NEWLY elected Coventry MP Zarah Sultana, 26, ‘broke convention’ by launching an outspoken attack against the Conservative government in her first House of Commons speech – saying her generation had been let down.
The left-winger – who once said she would celebrate the death of ex-Labour Prime Minister Tony Blair – used her maiden speech to also say that working class communities like hers had experienced the Conservatives “waging war” against them.
Ms Sultana was parachuted in to Coventry South to become a shortlisted Labour candidate to replace ex-MP Jim Cunningham, with support from her colleagues at West Midlands Labour Party office and Unite the union.

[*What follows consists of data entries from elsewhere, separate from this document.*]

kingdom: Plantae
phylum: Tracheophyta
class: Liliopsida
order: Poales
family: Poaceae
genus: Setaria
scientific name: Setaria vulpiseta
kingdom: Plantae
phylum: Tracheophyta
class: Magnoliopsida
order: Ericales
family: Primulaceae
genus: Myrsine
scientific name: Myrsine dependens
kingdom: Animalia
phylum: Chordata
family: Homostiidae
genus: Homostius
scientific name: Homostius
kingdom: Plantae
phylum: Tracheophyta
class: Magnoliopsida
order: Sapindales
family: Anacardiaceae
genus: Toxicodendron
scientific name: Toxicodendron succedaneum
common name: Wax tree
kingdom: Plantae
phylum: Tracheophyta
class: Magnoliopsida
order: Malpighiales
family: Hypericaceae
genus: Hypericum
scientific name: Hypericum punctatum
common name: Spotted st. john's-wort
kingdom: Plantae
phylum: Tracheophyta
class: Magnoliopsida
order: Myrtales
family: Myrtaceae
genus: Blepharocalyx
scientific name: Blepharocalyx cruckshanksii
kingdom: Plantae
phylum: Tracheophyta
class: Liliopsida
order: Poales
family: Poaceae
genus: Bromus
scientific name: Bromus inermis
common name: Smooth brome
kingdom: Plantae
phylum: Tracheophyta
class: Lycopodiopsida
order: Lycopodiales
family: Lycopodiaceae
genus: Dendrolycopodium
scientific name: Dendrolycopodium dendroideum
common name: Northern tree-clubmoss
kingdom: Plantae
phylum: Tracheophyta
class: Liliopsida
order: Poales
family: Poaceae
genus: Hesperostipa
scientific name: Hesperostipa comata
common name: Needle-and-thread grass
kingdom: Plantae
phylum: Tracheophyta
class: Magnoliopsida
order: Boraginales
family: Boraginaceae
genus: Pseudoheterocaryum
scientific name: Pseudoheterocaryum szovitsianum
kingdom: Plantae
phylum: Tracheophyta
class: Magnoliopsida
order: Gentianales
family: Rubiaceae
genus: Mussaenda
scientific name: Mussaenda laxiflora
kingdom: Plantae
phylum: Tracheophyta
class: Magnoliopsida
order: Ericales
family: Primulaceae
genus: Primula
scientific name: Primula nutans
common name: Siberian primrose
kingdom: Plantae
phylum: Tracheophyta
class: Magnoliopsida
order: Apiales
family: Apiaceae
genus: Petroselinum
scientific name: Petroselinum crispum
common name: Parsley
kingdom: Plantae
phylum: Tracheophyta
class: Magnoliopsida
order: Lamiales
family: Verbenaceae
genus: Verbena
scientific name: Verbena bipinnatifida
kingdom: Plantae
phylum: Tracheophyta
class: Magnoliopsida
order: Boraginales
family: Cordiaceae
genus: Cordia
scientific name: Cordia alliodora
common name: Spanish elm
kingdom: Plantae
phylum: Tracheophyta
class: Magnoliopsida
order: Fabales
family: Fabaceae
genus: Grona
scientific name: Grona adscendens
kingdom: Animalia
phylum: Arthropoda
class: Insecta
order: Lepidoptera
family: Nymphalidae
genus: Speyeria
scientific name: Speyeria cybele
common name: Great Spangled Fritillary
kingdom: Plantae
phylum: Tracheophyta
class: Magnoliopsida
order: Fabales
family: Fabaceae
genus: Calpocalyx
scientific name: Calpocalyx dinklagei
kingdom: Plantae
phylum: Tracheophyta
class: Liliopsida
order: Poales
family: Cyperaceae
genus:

The former King Edward VI Handworth, Birmingham grammar school pupil was elected at the general election on December 12 following a recount, with a majority of 401 – down from 7,947 in 2017.
On Wednesday (January 15) in Parliament, she fired a broadside against the Conservative Party covering issues such as deindustrialisation, climate change and ‘austerity’.
She told the House: “I know convention is for maiden speeches to avoid saying anything members opposite will find very disagreeable, but I can’t do that.
“Because my generation has only ever faced a future of rising rents, frozen wages and diminishing opportunities.”
Calling for “a class struggle without borders” to fight climate change, Ms Sultana said: “For my whole adult life I have only known Tory governments that wage war on working class communities like mine. Cutting our services, underfunding our schools and hospitals, saddling me and my generation with tens of thousands of pounds of student debt.
“I’m a working class Muslim woman and I know Bullingdon boys will never be on my side and they will never be on the side of shop stewards in Coventry, cleaners in Carlisle, migrant workers in Manchester or teachers in Tottenham.
“And I know that a government that abandons refugee children abroad will just as quickly abandon working class children in Britain – where one in three already live in poverty.”
She also paid tribute to the work of Mr Cunningham, saying: “Jim has been a champion for the city – fighting for Coventry to get its fair share of regional investment, defending our industries and speaking up for causes from the WASPI women to Rowan’s Law.
“I know Jim was renowned for the frequency of his interventions in the House. As the new member for Coventry South, I aim to continue that tradition and I wish him well in his retirement.”
As the House of Commons prepares for extensive renovations during the current Parliament, Ms Sultana also suggested MPs could sit in Coventry.
She pointed out that Coventry had on several occasions been the capital of England and Henry IV had convened a parliament here.
She added: “Given we will have to move out of this place for renovations, may I suggest that we bring Parliament back to Coventry, to put power in the heart of the Midlands?
Looking ahead to the challenge facing her generation, the 26-year-old concluded: “Ten years ago I was sitting my GCSEs at school. I was a teenager and I never dreamed I would be here today.
“In ten years time, at the start of the next decade, I want to look teenagers in the eye and say, with pride – my generation faced 40 years of Thatcherism – and we ended it.
“We faced rising racism – and we defeated it.
“We faced a planet in peril – and we saved it.
We have our work cut out, but together we can do it.”